■ **Excerpted passage**:
****
# What do you think of clicker training?



## Brave (Oct 26, 2012)

I'm still on the fence about it. Our trainer is a big big big big big advocate for clicker training. I've noticed Bear seems to get cues faster with the clicker (ie drop it, go to the mat, nose-to-hand). 

The biggest grrrr I have with it is my hands are too full most of the time with the clicker and the treats, etc. sometimes I click for nothing or forget to click, etc. overall I would encourage you to try it for a month consistently and see how you feel about it. 


Sent from my iPhone using Petguide.com Free App


----------



## Dwyllis (Nov 22, 2012)

I'm a big fan. Am using it with great success with my GR pup. Learnt the basic sit & down within two days using clicker & treats. Learnt stay within the first week, & very quickly learnt Leave it & touch, & to offer his paw. As soon as he sees me pick up the clicker, he immediately goes into a sit or down position, waiting for training ....he knows good things are coming his way & its a real time of bonding. Clicker training is easy. My trainer doesn't use the clicker, but she says its great. And once the puppy has mastered. A command, you no longer have to click & treat for it. You just use praise. My husband was very against using this method. He said it was ridiculous to be carrying a clicker & treats everywhere, but he has seen how quickly Loki is being trained & is impressed.
****
Type out the clicker training thread word for word, from "The biggest grrrr" up to and including "feel about it.".

■ **Record extracts**:
****
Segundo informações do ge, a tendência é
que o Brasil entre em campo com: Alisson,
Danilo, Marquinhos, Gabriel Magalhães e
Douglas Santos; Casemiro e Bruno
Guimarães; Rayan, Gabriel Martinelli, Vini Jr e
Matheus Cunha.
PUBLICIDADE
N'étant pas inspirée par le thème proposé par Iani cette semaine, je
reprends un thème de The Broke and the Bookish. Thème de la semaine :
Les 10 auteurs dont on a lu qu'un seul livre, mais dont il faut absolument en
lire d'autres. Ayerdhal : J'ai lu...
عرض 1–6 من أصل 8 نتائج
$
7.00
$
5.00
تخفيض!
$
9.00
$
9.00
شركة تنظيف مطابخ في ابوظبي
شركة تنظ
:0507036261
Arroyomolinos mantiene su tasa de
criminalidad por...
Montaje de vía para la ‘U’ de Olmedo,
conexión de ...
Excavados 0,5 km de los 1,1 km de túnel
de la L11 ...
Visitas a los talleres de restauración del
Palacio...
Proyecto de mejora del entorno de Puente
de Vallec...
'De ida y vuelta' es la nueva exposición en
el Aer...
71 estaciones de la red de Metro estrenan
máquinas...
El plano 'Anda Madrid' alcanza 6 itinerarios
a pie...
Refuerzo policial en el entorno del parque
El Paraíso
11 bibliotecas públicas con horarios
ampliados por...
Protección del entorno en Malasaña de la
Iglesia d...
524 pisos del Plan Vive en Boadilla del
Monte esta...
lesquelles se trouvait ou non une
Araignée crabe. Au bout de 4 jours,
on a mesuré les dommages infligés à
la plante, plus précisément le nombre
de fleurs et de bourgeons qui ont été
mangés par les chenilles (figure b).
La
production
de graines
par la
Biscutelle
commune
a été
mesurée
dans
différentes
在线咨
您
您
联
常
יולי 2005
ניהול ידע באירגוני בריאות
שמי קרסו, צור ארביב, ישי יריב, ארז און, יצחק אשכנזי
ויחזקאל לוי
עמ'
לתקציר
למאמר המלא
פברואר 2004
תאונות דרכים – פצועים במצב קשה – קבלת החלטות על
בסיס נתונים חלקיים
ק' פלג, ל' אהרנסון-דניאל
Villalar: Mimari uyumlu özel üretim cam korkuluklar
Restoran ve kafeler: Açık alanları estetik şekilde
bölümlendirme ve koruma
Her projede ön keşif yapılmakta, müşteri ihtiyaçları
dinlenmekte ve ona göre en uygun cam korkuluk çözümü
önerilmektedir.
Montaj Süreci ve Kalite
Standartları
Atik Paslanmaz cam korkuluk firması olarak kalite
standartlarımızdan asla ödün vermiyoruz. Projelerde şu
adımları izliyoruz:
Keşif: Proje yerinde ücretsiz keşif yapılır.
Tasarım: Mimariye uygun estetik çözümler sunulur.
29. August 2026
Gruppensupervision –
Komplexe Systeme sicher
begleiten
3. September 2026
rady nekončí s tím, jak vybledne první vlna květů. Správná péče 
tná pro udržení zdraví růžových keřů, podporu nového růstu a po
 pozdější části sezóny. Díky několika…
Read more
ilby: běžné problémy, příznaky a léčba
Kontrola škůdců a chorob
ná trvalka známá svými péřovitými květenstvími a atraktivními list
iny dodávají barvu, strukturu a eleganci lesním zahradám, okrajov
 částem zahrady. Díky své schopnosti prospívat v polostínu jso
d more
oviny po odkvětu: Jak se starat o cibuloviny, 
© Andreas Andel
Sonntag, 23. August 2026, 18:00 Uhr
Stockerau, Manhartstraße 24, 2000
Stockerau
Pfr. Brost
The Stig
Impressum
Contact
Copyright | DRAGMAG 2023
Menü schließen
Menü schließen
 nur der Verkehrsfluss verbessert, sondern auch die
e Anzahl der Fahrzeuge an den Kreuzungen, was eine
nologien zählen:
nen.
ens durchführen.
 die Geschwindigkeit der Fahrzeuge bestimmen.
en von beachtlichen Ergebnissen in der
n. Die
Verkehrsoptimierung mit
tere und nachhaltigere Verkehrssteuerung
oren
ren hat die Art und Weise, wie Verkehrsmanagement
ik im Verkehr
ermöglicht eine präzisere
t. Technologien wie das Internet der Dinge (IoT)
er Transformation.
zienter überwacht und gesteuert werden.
****
■ **Solution to the exercise**:
The biggest grrrr I have with it is my hands are too full most of the time with the clicker and the treats, etc. sometimes I click for nothing or forget to click, etc. overall I would encourage you to try it for a month consistently and see how you feel about it.